## WORK REQUIRED
Recast the material below as a two-column CSV with the header instruction,output. Give one row per instruction with its answer, put each field in double quotes, and replace line breaks with spaces.

+---+

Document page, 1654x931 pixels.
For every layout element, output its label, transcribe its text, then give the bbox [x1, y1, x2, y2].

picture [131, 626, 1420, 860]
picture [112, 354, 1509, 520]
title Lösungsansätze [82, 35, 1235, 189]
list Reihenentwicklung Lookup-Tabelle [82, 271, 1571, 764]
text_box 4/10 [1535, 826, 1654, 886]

+---+

## TASK RESPONSE
instruction,output
"Document page, 1654x931 pixels. For every layout element, output its label, transcribe its text, then give the bbox [x1, y1, x2, y2].","picture [131, 626, 1420, 860] picture [112, 354, 1509, 520] title Lösungsansätze [82, 35, 1235, 189] list Reihenentwicklung Lookup-Tabelle [82, 271, 1571, 764] text_box 4/10 [1535, 826, 1654, 886]"